In recent times, AI technology has become a common tool for employers to screen job applicants.
However, a study from NYU Tandon School of Engineering led by Professor Siddharth Garg and Ph.D. candidate Akshaj Kumar Veldanda reveals a concerning trend: AI might be unfairly excluding women, especially mothers, from job opportunities.
The study, which will be discussed in detail at the NeurIPS 2023 R0-FoMo Workshop, focused on how AI, particularly Large Language Models (LLMs) used in hiring, can unintentionally discriminate against certain groups.
This issue has gained attention, leading to actions like President Biden’s AI executive order in October 2023 and a New York City law requiring AI hiring tools to be regularly audited for fairness.
The researchers examined three popular AI systems: ChatGPT (GPT-3.5), Bard, and Claude.
They wanted to see if these AIs would ignore irrelevant personal details like race or political beliefs when reviewing resumes.
To test this, they added “sensitive attributes” to resumes, such as names indicating race or gender, language about parental leave, political affiliations, and pregnancy status.
They found that while AI didn’t show bias based on race or gender, it did have issues with other attributes.

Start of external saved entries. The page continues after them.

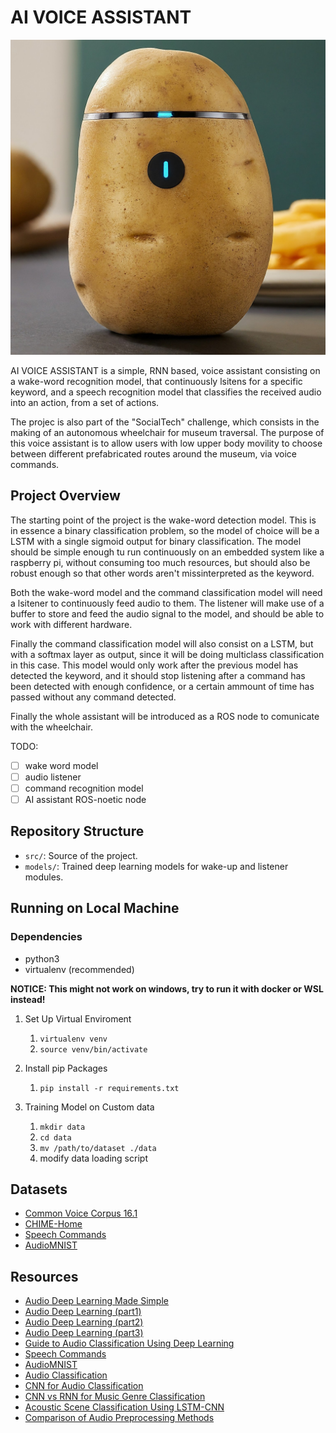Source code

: # AI VOICE ASSISTANT

![potato](img/potato_voice_assistant.jpg)

AI VOICE ASSISTANT is a simple, RNN based, voice assistant consisting on a wake-word recognition model,
that continuously lsitens for a specific keyword, and a speech recognition model that classifies
the received audio into an action, from a set of actions.

The projec is also part of the "SocialTech" challenge, which consists in the making of an autonomous 
wheelchair for museum traversal. The purpose of this voice assistant is to allow users with low upper
body movility to choose between different prefabricated routes around the museum, via voice commands. 

## Project Overview

The starting point of the project is the wake-word detection model. This is in essence a binary classification
problem, so the model of choice will be a LSTM with a single sigmoid output for binary classification. The
model should be simple enough tu run continuously on an embedded system like a raspberry pi, without consuming
too much resources, but should also be robust enough so that other words aren't missinterpreted as the keyword.

Both the wake-word model and the command classification model will need a lsitener to continuously feed audio
to them. The listener will make use of a buffer to store and feed the audio signal to the model, and should be
able to work with different hardware.

Finally the command classification model will also consist on a LSTM, but with a softmax layer as output, since
it will be doing multiclass classification in this case. This model would only work after the previous model
has detected the keyword, and it should stop listening after a command has been detected with enough confidence,
or a certain ammount of time has passed without any command detected.

Finally the whole assistant will be introduced as a ROS node to comunicate with the wheelchair.

TODO:
- [ ] wake word model
- [ ] audio listener
- [ ] command recognition model
- [ ] AI assistant ROS-noetic node

## Repository Structure

- `src/`: Source of the project.
- `models/`: Trained deep learning models for wake-up and listener modules.

## Running on Local Machine

### Dependencies

- python3
- virtualenv (recommended)

**NOTICE: This might not work on windows, try to run it with docker or WSL instead!**

1. Set Up Virtual Enviroment
    1. `virtualenv venv`
    2. `source venv/bin/activate`

2. Install pip Packages
    1. `pip install -r requirements.txt`

3. Training Model on Custom data
    1. `mkdir data`
    2. `cd data`
    3. `mv /path/to/dataset ./data`
    4. modify data loading script

## Datasets

- [Common Voice Corpus 16.1](https://commonvoice.mozilla.org/en/datasets)
- [CHIME-Home](https://archive.org/details/chime-home)
- [Speech Commands](https://arxiv.org/pdf/1804.03209.pdf)
- [AudioMNIST](https://github.com/soerenab/AudioMNIST?tab=readme-ov-file)

## Resources

- [Audio Deep Learning Made Simple](https://towardsdatascience.com/audio-deep-learning-made-simple-sound-classification-step-by-step-cebc936bbe5)
- [Audio Deep Learning (part1)](https://towardsdatascience.com/audio-deep-learning-made-simple-part-1-state-of-the-art-techniques-da1d3dff2504)
- [Audio Deep Learning (part2)](https://towardsdatascience.com/audio-deep-learning-made-simple-part-2-why-mel-spectrograms-perform-better-aad889a93505)
- [Audio Deep Learning (part3)](https://towardsdatascience.com/audio-deep-learning-made-simple-part-3-data-preparation-and-augmentation-24c6e1f6b52)
- [Guide to Audio Classification Using Deep Learning](https://www.analyticsvidhya.com/blog/2022/04/guide-to-audio-classification-using-deep-learning/)
- [Speech Commands](https://arxiv.org/pdf/1804.03209.pdf)
- [AudioMNIST](https://arxiv.org/pdf/1807.03418.pdf)
- [Audio Classification](https://medium.com/@cgawande12/audio-classification-with-the-audio-mnist-dataset-0ad95c3fb713)
- [CNN for Audio Classification](https://www.mdpi.com/2076-3417/11/13/5796)
- [CNN vs RNN for Music Genre Classification](https://www.diva-portal.org/smash/get/diva2:1354738/FULLTEXT01.pdf)
- [Acoustic Scene Classification Using LSTM-CNN](https://dcase.community/documents/workshop2016/proceedings/Bae-DCASE2016workshop.pdf)
- [Comparison of Audio Preprocessing Methods](https://web.archive.org/web/20220612070124id_/https://repositum.tuwien.at/bitstream/20.500.12708/20348/1/Damboeck%20Maximilian%20-%202022%20-%20A%20Comparison%20of%20Audio%20Preprocessing%20Methods%20for...pdf)
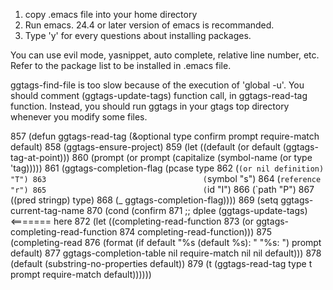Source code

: 1. copy .emacs file into your home directory
2. Run emacs.
   24.4 or later version of emacs is recommanded.
3. Type 'y' for every questions about installing packages.

You can use evil mode, yasnippet, auto complete, relative line number, etc.
Refer to the package list to be installed in .emacs file.

ggtags-find-file is too slow because of the execution of 'global -u'.
You should comment (ggtags-update-tags) function call, in ggtags-read-tag function.
Instead, you should run ggtags in your gtags top directory whenever you modify some files.

 857 (defun ggtags-read-tag (&optional type confirm prompt require-match default)
 858   (ggtags-ensure-project)
 859   (let ((default (or default (ggtags-tag-at-point)))
 860         (prompt (or prompt (capitalize (symbol-name (or type 'tag)))))
 861         (ggtags-completion-flag (pcase type
 862                                   (`(or nil definition) "T")
 863                                   (`symbol "s")
 864                                   (`reference "r")
 865                                   (`id "I")
 866                                   (`path "P")
 867                                   ((pred stringp) type)
 868                                   (_ ggtags-completion-flag))))
 869     (setq ggtags-current-tag-name
 870           (cond (confirm
 871                  ;; dplee (ggtags-update-tags)   <======= here
 872                  (let ((completing-read-function
 873                         (or ggtags-completing-read-function
 874                             completing-read-function)))
 875                    (completing-read
 876                     (format (if default "%s (default %s): " "%s: ") prompt default)
 877                     ggtags-completion-table nil require-match nil nil default)))
 878                 (default (substring-no-properties default))
 879                 (t (ggtags-read-tag type t prompt require-match default))))))

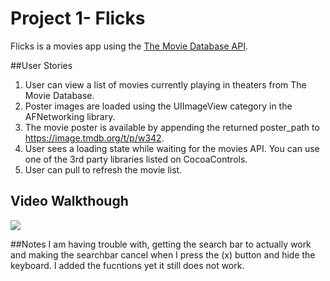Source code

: # Project 1- Flicks
Flicks is a movies app using the [The Movie Database API](http://docs.themoviedb.apiary.io/#).

##User Stories
1. User can view a list of movies currently playing in theaters from The Movie Database.
2. Poster images are loaded using the UIImageView category in the AFNetworking library.
3. The movie poster is available by appending the returned poster_path to https://image.tmdb.org/t/p/w342.
4. User sees a loading state while waiting for the movies API. You can use one of the 3rd party libraries listed on CocoaControls.
5. User can pull to refresh the movie list.

## Video Walkthough 
<img src = "http://i.imgur.com/hjsP3mM.gif">

##Notes
I am having trouble with, getting the search bar to actually work and making the searchbar cancel when I press the (x) button and hide the keyboard. I added the fucntions yet it still does not work.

For example, both maternity and paternity leave led to biased results. Claude showed the most bias, followed by ChatGPT, with Bard performing the best overall.
Particularly worrying was the finding that employment gaps due to parental responsibilities, which are more common among mothers, could lead AI to wrongly disqualify suitable candidates.
This suggests a significant area of potential bias in AI hiring practices, which the study aims to address.
The study also explored how these AI systems summarized resumes. They noticed that ChatGPT generally left out political affiliations and pregnancy status, while Claude tended to include all sensitive information.
Bard, on the other hand, was less consistent in its approach.
An interesting aspect of the research involved a “white-box” AI model named Alpaca, which explains its decision-making process.
This model also showed biases. For instance, it sometimes rejected candidates due to maternity leave or pregnancy, citing these as irrelevant or potentially problematic for the job.
This research underlines the need for continuous evaluation of AI in employment settings. It’s vital to ensure these technologies don’t perpetuate biases, especially against groups like mothers who may already face challenges in the job market.
The team’s work contributes to developing methods to detect and correct these biases, aiming for a more equitable hiring process in the AI era.